[Images with object cuboids]
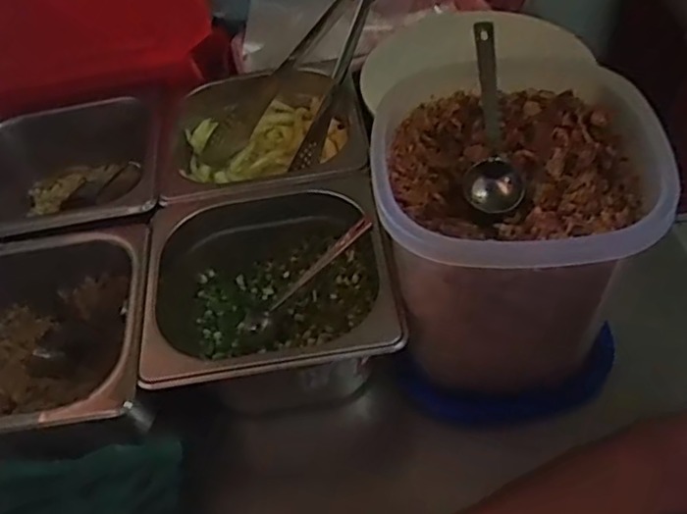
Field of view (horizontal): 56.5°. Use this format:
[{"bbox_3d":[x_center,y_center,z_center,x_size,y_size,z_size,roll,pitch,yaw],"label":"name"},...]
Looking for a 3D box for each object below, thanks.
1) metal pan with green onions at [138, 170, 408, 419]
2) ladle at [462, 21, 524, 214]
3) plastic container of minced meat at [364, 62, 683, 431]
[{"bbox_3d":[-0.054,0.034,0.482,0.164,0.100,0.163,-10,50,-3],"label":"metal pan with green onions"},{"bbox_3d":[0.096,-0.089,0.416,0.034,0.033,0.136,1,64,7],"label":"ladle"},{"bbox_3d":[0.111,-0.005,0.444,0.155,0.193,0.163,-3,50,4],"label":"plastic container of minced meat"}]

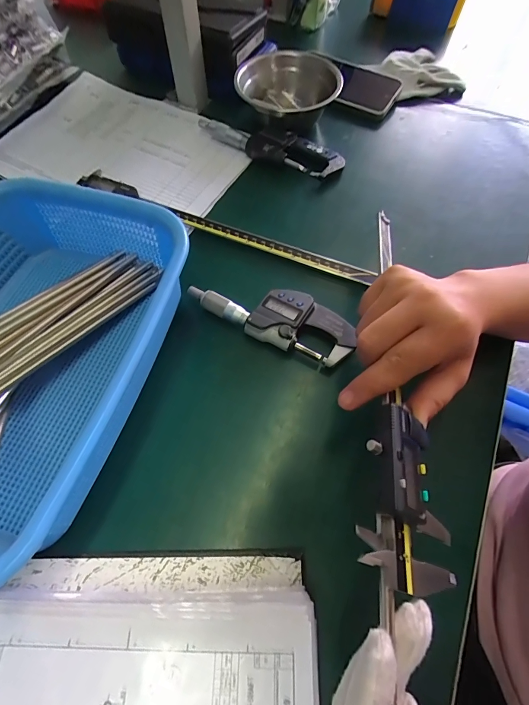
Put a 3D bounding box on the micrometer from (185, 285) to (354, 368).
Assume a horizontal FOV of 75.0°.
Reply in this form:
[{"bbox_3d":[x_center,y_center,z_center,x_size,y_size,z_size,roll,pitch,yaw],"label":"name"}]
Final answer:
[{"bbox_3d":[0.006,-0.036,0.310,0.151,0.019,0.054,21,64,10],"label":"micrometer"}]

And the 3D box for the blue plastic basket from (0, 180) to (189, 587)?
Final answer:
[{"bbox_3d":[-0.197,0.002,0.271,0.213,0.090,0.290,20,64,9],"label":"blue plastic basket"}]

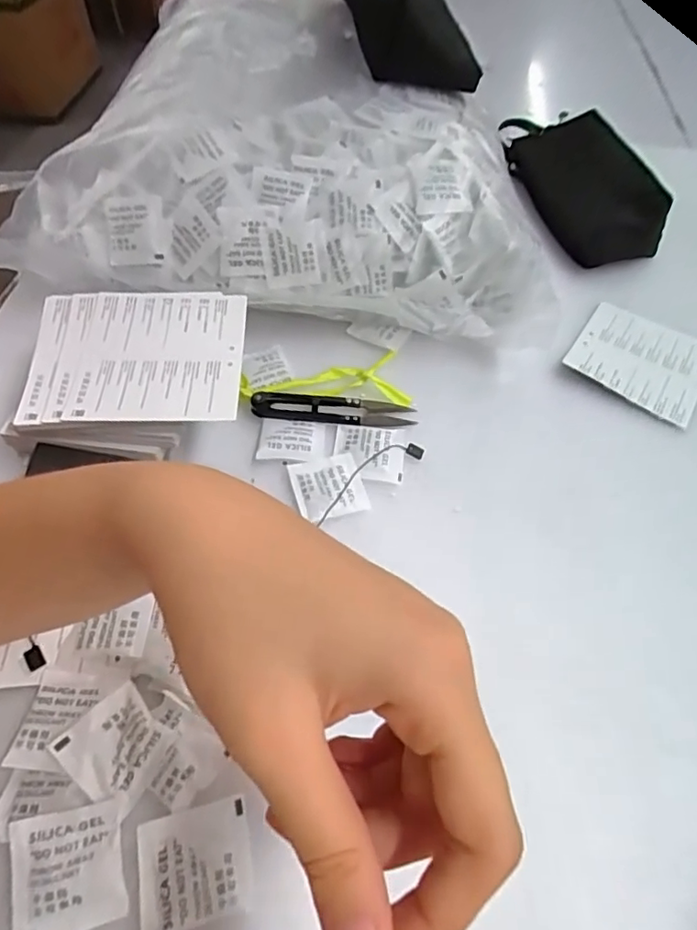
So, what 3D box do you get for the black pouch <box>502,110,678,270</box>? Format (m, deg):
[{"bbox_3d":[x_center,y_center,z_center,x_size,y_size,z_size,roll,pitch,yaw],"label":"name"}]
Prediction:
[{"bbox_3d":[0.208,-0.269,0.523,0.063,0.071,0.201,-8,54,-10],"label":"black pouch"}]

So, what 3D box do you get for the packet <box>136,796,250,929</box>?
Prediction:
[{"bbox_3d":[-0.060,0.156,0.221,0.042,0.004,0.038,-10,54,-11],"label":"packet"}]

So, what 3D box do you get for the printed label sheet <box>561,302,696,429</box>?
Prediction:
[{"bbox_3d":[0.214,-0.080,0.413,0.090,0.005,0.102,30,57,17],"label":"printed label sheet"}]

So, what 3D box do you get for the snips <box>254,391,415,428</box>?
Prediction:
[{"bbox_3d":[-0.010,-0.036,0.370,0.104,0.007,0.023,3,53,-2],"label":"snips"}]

#### Work request:
Please copy the lines above exactly as written, apart from any pictures.

#### Problem solution:
Field of view (horizontal): 56.5°. Use this format:
[{"bbox_3d":[x_center,y_center,z_center,x_size,y_size,z_size,roll,pitch,yaw],"label":"name"},...]
Looking for a 3D box for each object below, thanks.
1) metal pan with green onions at [138, 170, 408, 419]
2) ladle at [462, 21, 524, 214]
3) plastic container of minced meat at [364, 62, 683, 431]
[{"bbox_3d":[-0.054,0.034,0.482,0.164,0.100,0.163,-10,50,-3],"label":"metal pan with green onions"},{"bbox_3d":[0.096,-0.089,0.416,0.034,0.033,0.136,1,64,7],"label":"ladle"},{"bbox_3d":[0.111,-0.005,0.444,0.155,0.193,0.163,-3,50,4],"label":"plastic container of minced meat"}]

Put a 3D bounding box on the micrometer from (185, 285) to (354, 368).
Assume a horizontal FOV of 75.0°.
Reply in this form:
[{"bbox_3d":[x_center,y_center,z_center,x_size,y_size,z_size,roll,pitch,yaw],"label":"name"}]
Final answer:
[{"bbox_3d":[0.006,-0.036,0.310,0.151,0.019,0.054,21,64,10],"label":"micrometer"}]

And the 3D box for the blue plastic basket from (0, 180) to (189, 587)?
Final answer:
[{"bbox_3d":[-0.197,0.002,0.271,0.213,0.090,0.290,20,64,9],"label":"blue plastic basket"}]

So, what 3D box do you get for the black pouch <box>502,110,678,270</box>? Format (m, deg):
[{"bbox_3d":[x_center,y_center,z_center,x_size,y_size,z_size,roll,pitch,yaw],"label":"name"}]
Prediction:
[{"bbox_3d":[0.208,-0.269,0.523,0.063,0.071,0.201,-8,54,-10],"label":"black pouch"}]

So, what 3D box do you get for the packet <box>136,796,250,929</box>?
Prediction:
[{"bbox_3d":[-0.060,0.156,0.221,0.042,0.004,0.038,-10,54,-11],"label":"packet"}]

So, what 3D box do you get for the printed label sheet <box>561,302,696,429</box>?
Prediction:
[{"bbox_3d":[0.214,-0.080,0.413,0.090,0.005,0.102,30,57,17],"label":"printed label sheet"}]

So, what 3D box do you get for the snips <box>254,391,415,428</box>?
Prediction:
[{"bbox_3d":[-0.010,-0.036,0.370,0.104,0.007,0.023,3,53,-2],"label":"snips"}]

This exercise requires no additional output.